Here is the code I launch:
int N = ps->getPartNum();
FILE *ofp;
ofp = fopen("c:\exec.txt", "w");
fprintf(ofp, "neighb 1966 10 = %f \n", ps->particles[1966].neighbours[10].particle->density);
Particle* dParticles;
Neighbour* dNeighbours;
Particle* pParticles_temp;
Neighbour* pNeighbours_temp;
cudaMalloc((void **) &dParticles, N*sizeof(Particle));
cudaMalloc((void **) &dNeighbours, N*128*sizeof(Neighbour));
pParticles_temp = new Particle[N];
pNeighbours_temp = new Neighbour[N*128];
memcpy(pParticles_temp, ps->particles, N*sizeof(Particle));
for (int i = 0; i < N; i++)
{
pParticles_temp[i].neighbours = dNeighbours + i*128;
for(int j = 0; j < pParticles_temp[i].num_of_neighbours; j++)
{
pNeighbours_temp[i*128+j].particle =
dParticles +
(ps->particles[i].neighbours[j].particle - ps->particles);
}
}
cudaMemcpy(dParticles, pParticles_temp, N*sizeof(Particle), cudaMemcpyHostToDevice);
cudaMemcpy(dNeighbours, pNeighbours_temp, N*128*sizeof(Neighbour), cudaMemcpyHostToDevice);
delete[] pParticles_temp;
delete[] pNeighbours_temp;
cudaPrintfInit();
mainCalcCuda <<< N, 1 >>> (dParticles, framenum);
cudaThreadSynchronize();
cudaMemcpy(ps->particles, dParticles, N*sizeof(Particle), cudaMemcpyDeviceToHost);
//neighbours from device to host
for (int i = 0; i < N; i++)
{
ps->particles[i].neighbours = new Neighbour[128];
cudaMemcpy(ps->particles[i].neighbours, dNeighbours + i*128, 128*sizeof(Neighbour), cudaMemcpyDeviceToHost);
}
printf("%s \n",cudaGetErrorString(cudaGetLastError()));
//fprintf(ofp, "after neighb 1966 10 = %f \n", ps->particles[1966].neighbours[10].particle->density);
fclose(ofp);
cudaPrintfDisplay(stdout, true);
cudaPrintfEnd();
Before passing data to gpu I check
ps->particles[1966].neighbours[10].particle->density
and everything seems ok (zero).
but after receiving the data from gpu smth wrong happens:
ps->particles[1966].neighbours[10].particle->density
becomes 1.#QNAN0 and error occures.
Here is the code where I find 1.#qnan first time (inside mainCalcCuda-kernel)

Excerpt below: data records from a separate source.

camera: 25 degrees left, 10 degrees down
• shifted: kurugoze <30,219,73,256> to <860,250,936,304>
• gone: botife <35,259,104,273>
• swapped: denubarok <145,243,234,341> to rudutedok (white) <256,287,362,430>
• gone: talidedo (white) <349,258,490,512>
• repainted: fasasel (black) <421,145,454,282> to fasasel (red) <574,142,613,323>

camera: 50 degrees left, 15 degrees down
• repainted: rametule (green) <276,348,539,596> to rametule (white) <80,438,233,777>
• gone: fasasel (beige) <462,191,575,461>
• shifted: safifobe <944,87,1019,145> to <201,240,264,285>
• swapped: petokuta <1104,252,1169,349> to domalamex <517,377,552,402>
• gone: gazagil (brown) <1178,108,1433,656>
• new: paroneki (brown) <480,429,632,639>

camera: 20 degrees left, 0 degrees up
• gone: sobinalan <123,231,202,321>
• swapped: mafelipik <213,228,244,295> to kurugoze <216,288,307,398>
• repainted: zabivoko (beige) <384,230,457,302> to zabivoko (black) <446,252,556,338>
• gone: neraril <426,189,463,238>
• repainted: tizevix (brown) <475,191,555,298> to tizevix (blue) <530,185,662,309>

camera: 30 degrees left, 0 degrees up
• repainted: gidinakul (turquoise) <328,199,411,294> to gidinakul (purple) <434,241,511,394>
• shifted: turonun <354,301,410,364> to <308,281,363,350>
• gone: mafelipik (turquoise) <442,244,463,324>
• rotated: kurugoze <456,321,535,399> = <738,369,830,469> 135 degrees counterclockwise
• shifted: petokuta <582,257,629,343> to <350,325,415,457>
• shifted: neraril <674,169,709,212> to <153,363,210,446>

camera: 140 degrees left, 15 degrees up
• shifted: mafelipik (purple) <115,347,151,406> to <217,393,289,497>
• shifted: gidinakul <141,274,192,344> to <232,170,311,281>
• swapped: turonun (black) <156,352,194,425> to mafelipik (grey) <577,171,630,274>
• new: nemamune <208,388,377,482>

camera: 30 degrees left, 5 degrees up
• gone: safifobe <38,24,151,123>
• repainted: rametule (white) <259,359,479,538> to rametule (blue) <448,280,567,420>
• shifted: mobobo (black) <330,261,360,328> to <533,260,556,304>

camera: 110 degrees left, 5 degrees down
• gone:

Neighbour* neighbours = p.neighbours;
float summ = 0;
for(int k = 0; k < p.num_of_neighbours; k++){
Particle* c = neighbours[k].particle;
cuPrintf("c.density %d %d = %f;\n", idx, k, c->density); //there it happens
float w = cudaW(cudaNorm(c->prevPosition - p.prevPosition), c);
summ += c->mass * w;
}
All others neighbours are ok. 1970 particles are in the system.
Am I doing passing/receiving data in the right way? How do you think what’s wrong?